The opportunity to see the film again - and preview it here - amounts to one of those aforementioned first-circle moments for me.

Reliving the film and interviewing the very stars that unknowingly turned me from a fan to a fanatic starts with trainer Dale Romans. The gregarious Kentucky-born conditioner has had eight starters in the Kentucky Derby since 2006. Back when the film introduced viewers to Romans, he was experiencing it all for the first time, with Sharp Humor.  

“You saw in the movie that to get to the Derby, for me at that time, was a dream I never thought me and my family would achieve,” Romans said. “In ten years, a lot has changed, but there is still nothing like your first Derby.  Looking back at the movie now it reminds me what it felt like to achieve one of the first real dreams of my life. I get emotional watching my family and my children - how we have matured and grown.”
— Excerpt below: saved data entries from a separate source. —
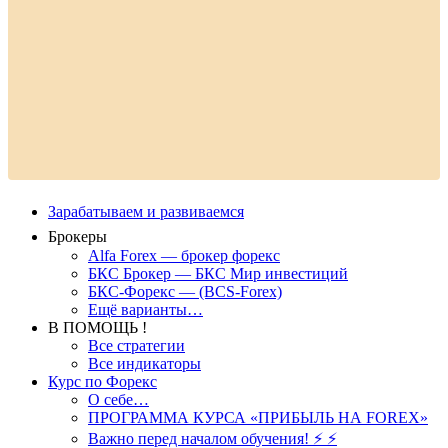
Зарабатываем и развиваемся
Брокеры
Alfa Forex — брокер форекс
БКС Брокер — БКС Мир инвестиций
БКС-Форекс — (BCS-Forex)
Ещё варианты…
В ПОМОЩЬ !
Все стратегии
Все индикаторы
Курс по Форекс
О себе…
ПРОГРАММА КУРСА «ПРИБЫЛЬ НА FOREX»
Важно перед началом обучения! ⚡ ⚡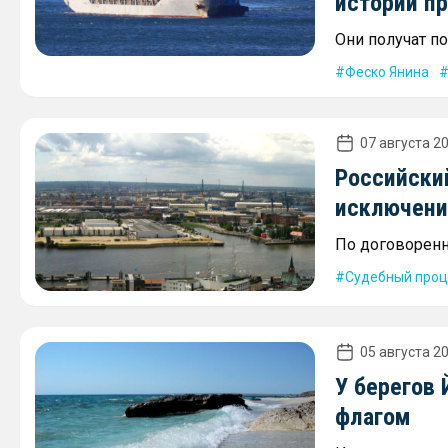
истории п
Они получат по
Феско Янина
07 августа 20
Российски
исключени
По договоренн
Судебный проц
05 августа 20
У берегов
флагом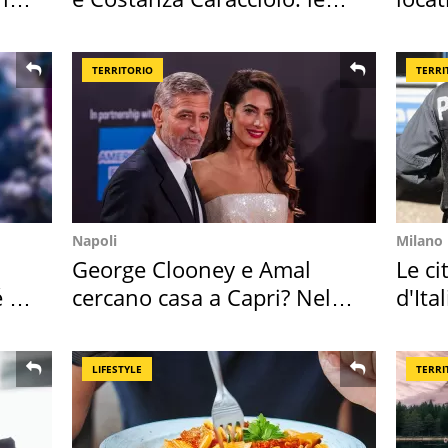
loro case
semb
TERRITORIO
TERRI
Napoli
Milano
George Clooney e Amal
Le ci
é è
cercano casa a Capri? Nel
d'Ita
mirino una villa
crimi
LIFESTYLE
TERRI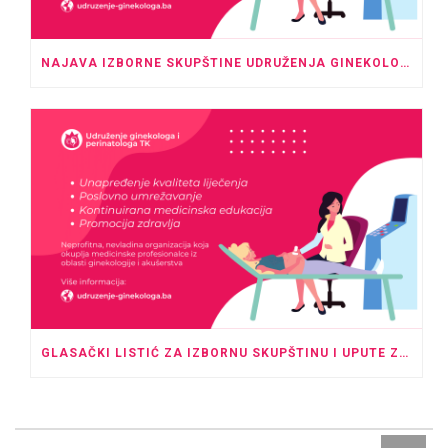
NAJAVA IZBORNE SKUPŠTINE UDRUŽENJA GINEKOLOGA I PERINATOLOGA TK
GLASAČKI LISTIĆ ZA IZBORNU SKUPŠTINU I UPUTE ZA GLASANJE U ODSUSTVU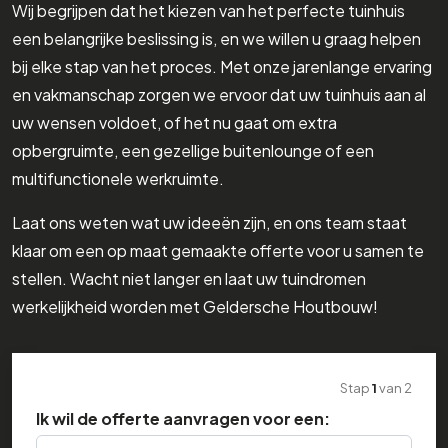
Wij begrijpen dat het kiezen van het perfecte tuinhuis
een belangrijke beslissing is, en we willen u graag helpen
bij elke stap van het proces. Met onze jarenlange ervaring
en vakmanschap zorgen we ervoor dat uw tuinhuis aan al
uw wensen voldoet, of het nu gaat om extra
opbergruimte, een gezellige buitenlounge of een
multifunctionele werkruimte.
Laat ons weten wat uw ideeën zijn, en ons team staat
klaar om een op maat gemaakte offerte voor u samen te
stellen. Wacht niet langer en laat uw tuindromen
werkelijkheid worden met Geldersche Houtbouw!
Stap
1
van
2
Ik wil de offerte aanvragen voor een:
The Hennegan brothers filmed over five-hundred hours of footage following the top 3-year-old horses around the United States as they prepped, ran and trained for the Kentucky Derby. Brad and John succeeded in making a movie that not only captured the raw emotions and heartbreak of the Kentucky Derby trail, but also painted a picture of a thriving industry based on different generations, heart and pure determination.
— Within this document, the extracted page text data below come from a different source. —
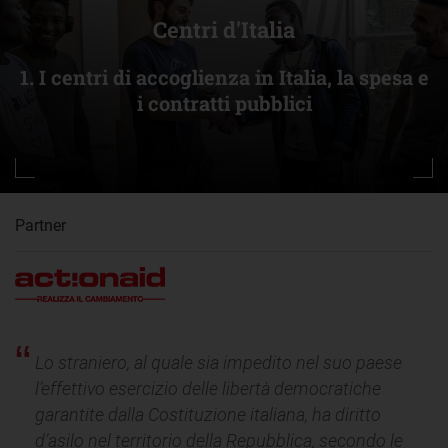
Centri d'Italia
1. I centri di accoglienza in Italia, la spesa e
i contratti pubblici
Partner
Lo straniero, al quale sia impedito nel suo paese
l’effettivo esercizio delle libertà democratiche
garantite dalla Costituzione italiana, ha diritto
d’asilo nel territorio della Repubblica, secondo le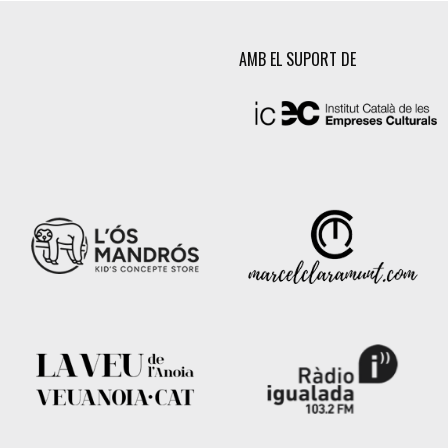
AMB EL SUPORT DE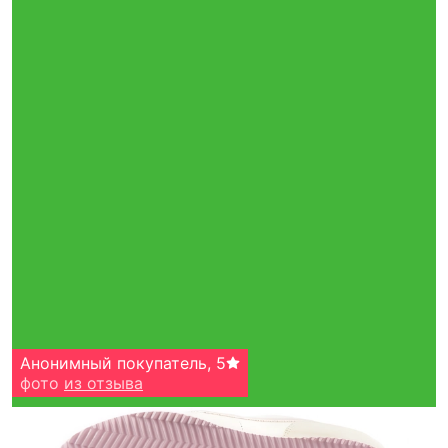
Анонимный покупатель
,
5
фото
из отзыва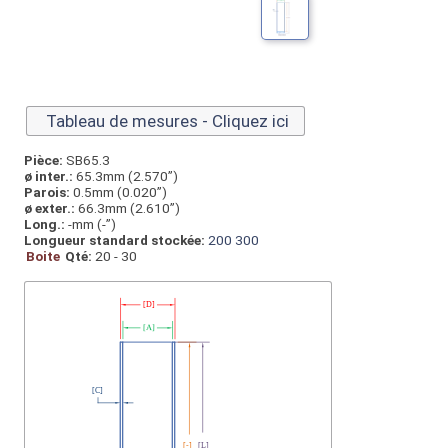
Tableau de mesures - Cliquez ici
Pièce:
SB65.3
ø inter.:
65.3mm (2.570”)
Parois:
0.5mm (0.020”)
ø exter.:
66.3mm (2.610”)
Long.:
-mm (-”)
Longueur standard stockée:
200
300
Boite
Qté:
20 - 30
“A common denominator in any story is family, and as a family growing up around the racetrack these were the kinds of people we knew growing up,” John Hennegan said. “It’s known as a Kentucky Derby movie, but really it is a movie about people, that just happens to be set at a racetrack.”

Horse racing is a business of chance. Underdogs can beat million dollar favorites and a misstep could change an outcome of any well-handicapped race. Capturing the stories of six trainers couldn’t have played out any better for the brothers, who gave the audience a rare glimpse into everyday life on the backside.
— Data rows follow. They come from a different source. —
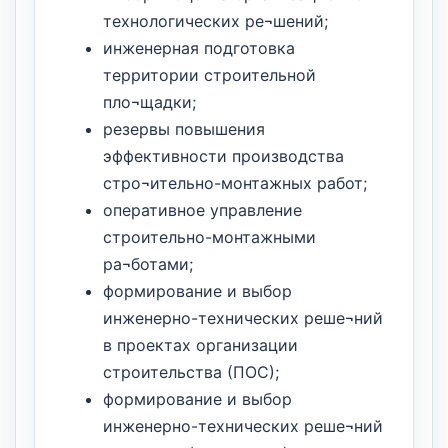
технологических ре¬шений;
инженерная подготовка
территории строительной
пло¬щадки;
резервы повышения
эффективности производства
стро¬ительно-монтажных работ;
оперативное управление
строительно-монтажными
ра¬ботами;
формирование и выбор
инженерно-технических реше¬ний
в проектах организации
строительства (ПОС);
формирование и выбор
инженерно-технических реше¬ний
“The movie portrayed many different characters, yet everyone had the same core goal and same love for the horse,” Romans said. “I really enjoyed watching the movie and seeing how the other camps operate and how they think. It gives you a real perspective of how important the Derby is to everybody. Sometimes we can get caught up in ourselves so much that we forget about the competition, but they are out there doing the same thing, trying to achieve the same goal.”

“The movie is a time capsule,” Hennegan reflected. “If we would have done this a hundred more times, we could not have picked a better year than we did. There is a statue of one of the horses we followed in front of Churchill Downs. Talk about odds in horse racing - and what are the odds of that?”  

That horse, of course, is Barbaro. Though tragic, the life and untimely death of Barbaro, was also undeniably inspirational. Following Barbaro’s win in the Kentucky Derby, he was pulled up by jockey Edgar Prado in the Preakness Stakes. Later the world learned that Barbaro had fractured his leg. After an eight-month fight for his life, Barbaro succumbed to complications stemming from his injuries. The story had to be told and no one could have portrayed the feelings of the owners, trainers and a country more clearly than the Hennegan brothers.

“That roller-coaster and national attention Barbaro got was just unpredictable, it was really this national obsession,” Hennegan said. “The country latched onto this horse. This character became bigger than any achievement, he became this athlete that everyone cared about.

“We were following horses early on that are now footnotes in horse racing history. I think the trainers are all aware of this, but to have a horse that can run in the Derby or a Triple Crown race is a blessing; you can never take for granted how special the whole thing is.”

Rewatching the film, a flood of memories rushed back; I was transported back to that theater in Cambridge with my dad. A lot has transpired in the years since but the film hasn't lost any of its emotional punch.

Attendees at this historic convention will have a unique opportunity to relive the film the same way I did, or to experience it for the first time. Either way, the setting, timing and opportunity to directly engage with those behind the film makes this one of many must-attend events at Equestricon.